::: Provided material :::
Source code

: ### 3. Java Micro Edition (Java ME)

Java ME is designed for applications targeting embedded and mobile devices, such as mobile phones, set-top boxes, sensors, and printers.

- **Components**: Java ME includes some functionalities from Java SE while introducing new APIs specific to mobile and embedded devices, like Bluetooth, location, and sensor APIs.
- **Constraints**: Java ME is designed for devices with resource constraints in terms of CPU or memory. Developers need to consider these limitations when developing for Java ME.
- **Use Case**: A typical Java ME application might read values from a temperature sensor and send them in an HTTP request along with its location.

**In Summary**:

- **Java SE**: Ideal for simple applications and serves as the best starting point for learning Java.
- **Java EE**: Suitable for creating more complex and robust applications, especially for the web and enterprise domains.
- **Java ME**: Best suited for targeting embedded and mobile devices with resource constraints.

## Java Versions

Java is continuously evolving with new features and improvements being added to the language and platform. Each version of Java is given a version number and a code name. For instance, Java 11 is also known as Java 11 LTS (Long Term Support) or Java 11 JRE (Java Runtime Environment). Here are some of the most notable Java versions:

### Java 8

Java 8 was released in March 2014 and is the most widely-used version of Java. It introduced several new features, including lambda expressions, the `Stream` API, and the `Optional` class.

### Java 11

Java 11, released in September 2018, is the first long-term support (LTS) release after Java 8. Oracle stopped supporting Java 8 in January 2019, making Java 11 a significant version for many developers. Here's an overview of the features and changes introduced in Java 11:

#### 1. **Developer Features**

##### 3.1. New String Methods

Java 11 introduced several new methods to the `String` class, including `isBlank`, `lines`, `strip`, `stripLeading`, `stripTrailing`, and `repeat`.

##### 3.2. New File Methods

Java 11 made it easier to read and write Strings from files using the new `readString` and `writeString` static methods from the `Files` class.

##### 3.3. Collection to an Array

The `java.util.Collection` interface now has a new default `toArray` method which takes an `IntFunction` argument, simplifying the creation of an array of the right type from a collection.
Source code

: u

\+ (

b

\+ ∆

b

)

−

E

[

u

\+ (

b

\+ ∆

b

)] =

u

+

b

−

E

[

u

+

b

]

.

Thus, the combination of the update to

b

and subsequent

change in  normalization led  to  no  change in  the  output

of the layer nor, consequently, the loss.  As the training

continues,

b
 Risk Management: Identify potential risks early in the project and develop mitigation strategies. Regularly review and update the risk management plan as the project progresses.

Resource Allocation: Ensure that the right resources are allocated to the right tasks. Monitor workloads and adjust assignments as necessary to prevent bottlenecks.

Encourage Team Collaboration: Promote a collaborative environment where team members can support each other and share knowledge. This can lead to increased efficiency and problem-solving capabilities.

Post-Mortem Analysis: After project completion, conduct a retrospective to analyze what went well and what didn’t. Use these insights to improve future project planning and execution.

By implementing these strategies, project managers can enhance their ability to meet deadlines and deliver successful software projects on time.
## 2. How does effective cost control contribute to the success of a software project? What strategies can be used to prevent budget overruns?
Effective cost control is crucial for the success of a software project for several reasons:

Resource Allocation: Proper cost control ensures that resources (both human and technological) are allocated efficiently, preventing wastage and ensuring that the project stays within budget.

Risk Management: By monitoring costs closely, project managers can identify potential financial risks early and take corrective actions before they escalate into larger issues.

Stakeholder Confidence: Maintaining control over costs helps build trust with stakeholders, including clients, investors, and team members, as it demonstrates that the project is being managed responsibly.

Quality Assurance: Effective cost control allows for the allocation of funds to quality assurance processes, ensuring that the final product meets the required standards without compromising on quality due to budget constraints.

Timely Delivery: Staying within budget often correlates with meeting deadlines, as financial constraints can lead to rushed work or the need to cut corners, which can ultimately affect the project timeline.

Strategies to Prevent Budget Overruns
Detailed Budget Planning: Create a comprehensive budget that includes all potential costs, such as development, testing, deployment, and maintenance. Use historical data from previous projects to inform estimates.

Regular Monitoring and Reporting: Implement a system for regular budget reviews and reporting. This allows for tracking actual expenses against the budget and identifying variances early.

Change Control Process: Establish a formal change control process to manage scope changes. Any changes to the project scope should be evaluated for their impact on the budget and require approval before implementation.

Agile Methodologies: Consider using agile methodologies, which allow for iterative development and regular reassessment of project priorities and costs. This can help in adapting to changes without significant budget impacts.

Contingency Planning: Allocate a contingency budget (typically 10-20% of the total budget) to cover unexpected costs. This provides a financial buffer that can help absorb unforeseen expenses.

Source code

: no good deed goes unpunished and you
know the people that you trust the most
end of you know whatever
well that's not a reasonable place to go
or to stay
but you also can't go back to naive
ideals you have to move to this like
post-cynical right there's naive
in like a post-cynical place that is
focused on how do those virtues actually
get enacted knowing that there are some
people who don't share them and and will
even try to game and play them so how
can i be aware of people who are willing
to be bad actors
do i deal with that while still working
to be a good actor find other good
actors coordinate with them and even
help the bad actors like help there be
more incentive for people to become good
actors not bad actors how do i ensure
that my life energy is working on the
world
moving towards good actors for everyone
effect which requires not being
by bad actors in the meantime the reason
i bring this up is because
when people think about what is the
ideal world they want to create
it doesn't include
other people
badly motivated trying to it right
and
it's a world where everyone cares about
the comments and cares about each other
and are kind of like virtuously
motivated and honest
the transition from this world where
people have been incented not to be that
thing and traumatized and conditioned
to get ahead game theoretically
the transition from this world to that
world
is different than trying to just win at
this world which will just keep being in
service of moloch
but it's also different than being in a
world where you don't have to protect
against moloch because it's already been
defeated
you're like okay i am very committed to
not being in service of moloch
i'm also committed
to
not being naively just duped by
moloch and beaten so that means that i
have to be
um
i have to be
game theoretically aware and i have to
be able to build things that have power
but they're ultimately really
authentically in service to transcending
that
:::
**Task statement:** Reproduce every one of the saved data entries above verbatim, from the first line through the last.

**Exercise output:**
Source code

: ### 3. Java Micro Edition (Java ME)

Java ME is designed for applications targeting embedded and mobile devices, such as mobile phones, set-top boxes, sensors, and printers.

- **Components**: Java ME includes some functionalities from Java SE while introducing new APIs specific to mobile and embedded devices, like Bluetooth, location, and sensor APIs.
- **Constraints**: Java ME is designed for devices with resource constraints in terms of CPU or memory. Developers need to consider these limitations when developing for Java ME.
- **Use Case**: A typical Java ME application might read values from a temperature sensor and send them in an HTTP request along with its location.

**In Summary**:

- **Java SE**: Ideal for simple applications and serves as the best starting point for learning Java.
- **Java EE**: Suitable for creating more complex and robust applications, especially for the web and enterprise domains.
- **Java ME**: Best suited for targeting embedded and mobile devices with resource constraints.

## Java Versions

Java is continuously evolving with new features and improvements being added to the language and platform. Each version of Java is given a version number and a code name. For instance, Java 11 is also known as Java 11 LTS (Long Term Support) or Java 11 JRE (Java Runtime Environment). Here are some of the most notable Java versions:

### Java 8

Java 8 was released in March 2014 and is the most widely-used version of Java. It introduced several new features, including lambda expressions, the `Stream` API, and the `Optional` class.

### Java 11

Java 11, released in September 2018, is the first long-term support (LTS) release after Java 8. Oracle stopped supporting Java 8 in January 2019, making Java 11 a significant version for many developers. Here's an overview of the features and changes introduced in Java 11:

#### 1. **Developer Features**

##### 3.1. New String Methods

Java 11 introduced several new methods to the `String` class, including `isBlank`, `lines`, `strip`, `stripLeading`, `stripTrailing`, and `repeat`.

##### 3.2. New File Methods

Java 11 made it easier to read and write Strings from files using the new `readString` and `writeString` static methods from the `Files` class.

##### 3.3. Collection to an Array

The `java.util.Collection` interface now has a new default `toArray` method which takes an `IntFunction` argument, simplifying the creation of an array of the right type from a collection.
Source code

: u

\+ (

b

\+ ∆

b

)

−

E

[

u

\+ (

b

\+ ∆

b

)] =

u

+

b

−

E

[

u

+

b

]

.

Thus, the combination of the update to

b

and subsequent

change in  normalization led  to  no  change in  the  output

of the layer nor, consequently, the loss.  As the training

continues,

b
 Risk Management: Identify potential risks early in the project and develop mitigation strategies. Regularly review and update the risk management plan as the project progresses.

Resource Allocation: Ensure that the right resources are allocated to the right tasks. Monitor workloads and adjust assignments as necessary to prevent bottlenecks.

Encourage Team Collaboration: Promote a collaborative environment where team members can support each other and share knowledge. This can lead to increased efficiency and problem-solving capabilities.

Post-Mortem Analysis: After project completion, conduct a retrospective to analyze what went well and what didn’t. Use these insights to improve future project planning and execution.

By implementing these strategies, project managers can enhance their ability to meet deadlines and deliver successful software projects on time.
## 2. How does effective cost control contribute to the success of a software project? What strategies can be used to prevent budget overruns?
Effective cost control is crucial for the success of a software project for several reasons:

Resource Allocation: Proper cost control ensures that resources (both human and technological) are allocated efficiently, preventing wastage and ensuring that the project stays within budget.

Risk Management: By monitoring costs closely, project managers can identify potential financial risks early and take corrective actions before they escalate into larger issues.

Stakeholder Confidence: Maintaining control over costs helps build trust with stakeholders, including clients, investors, and team members, as it demonstrates that the project is being managed responsibly.

Quality Assurance: Effective cost control allows for the allocation of funds to quality assurance processes, ensuring that the final product meets the required standards without compromising on quality due to budget constraints.

Timely Delivery: Staying within budget often correlates with meeting deadlines, as financial constraints can lead to rushed work or the need to cut corners, which can ultimately affect the project timeline.

Strategies to Prevent Budget Overruns
Detailed Budget Planning: Create a comprehensive budget that includes all potential costs, such as development, testing, deployment, and maintenance. Use historical data from previous projects to inform estimates.

Regular Monitoring and Reporting: Implement a system for regular budget reviews and reporting. This allows for tracking actual expenses against the budget and identifying variances early.

Change Control Process: Establish a formal change control process to manage scope changes. Any changes to the project scope should be evaluated for their impact on the budget and require approval before implementation.

Agile Methodologies: Consider using agile methodologies, which allow for iterative development and regular reassessment of project priorities and costs. This can help in adapting to changes without significant budget impacts.

Contingency Planning: Allocate a contingency budget (typically 10-20% of the total budget) to cover unexpected costs. This provides a financial buffer that can help absorb unforeseen expenses.

Source code

: no good deed goes unpunished and you
know the people that you trust the most
end of you know whatever
well that's not a reasonable place to go
or to stay
but you also can't go back to naive
ideals you have to move to this like
post-cynical right there's naive
in like a post-cynical place that is
focused on how do those virtues actually
get enacted knowing that there are some
people who don't share them and and will
even try to game and play them so how
can i be aware of people who are willing
to be bad actors
do i deal with that while still working
to be a good actor find other good
actors coordinate with them and even
help the bad actors like help there be
more incentive for people to become good
actors not bad actors how do i ensure
that my life energy is working on the
world
moving towards good actors for everyone
effect which requires not being
by bad actors in the meantime the reason
i bring this up is because
when people think about what is the
ideal world they want to create
it doesn't include
other people
badly motivated trying to it right
and
it's a world where everyone cares about
the comments and cares about each other
and are kind of like virtuously
motivated and honest
the transition from this world where
people have been incented not to be that
thing and traumatized and conditioned
to get ahead game theoretically
the transition from this world to that
world
is different than trying to just win at
this world which will just keep being in
service of moloch
but it's also different than being in a
world where you don't have to protect
against moloch because it's already been
defeated
you're like okay i am very committed to
not being in service of moloch
i'm also committed
to
not being naively just duped by
moloch and beaten so that means that i
have to be
um
i have to be
game theoretically aware and i have to
be able to build things that have power
but they're ultimately really
authentically in service to transcending
that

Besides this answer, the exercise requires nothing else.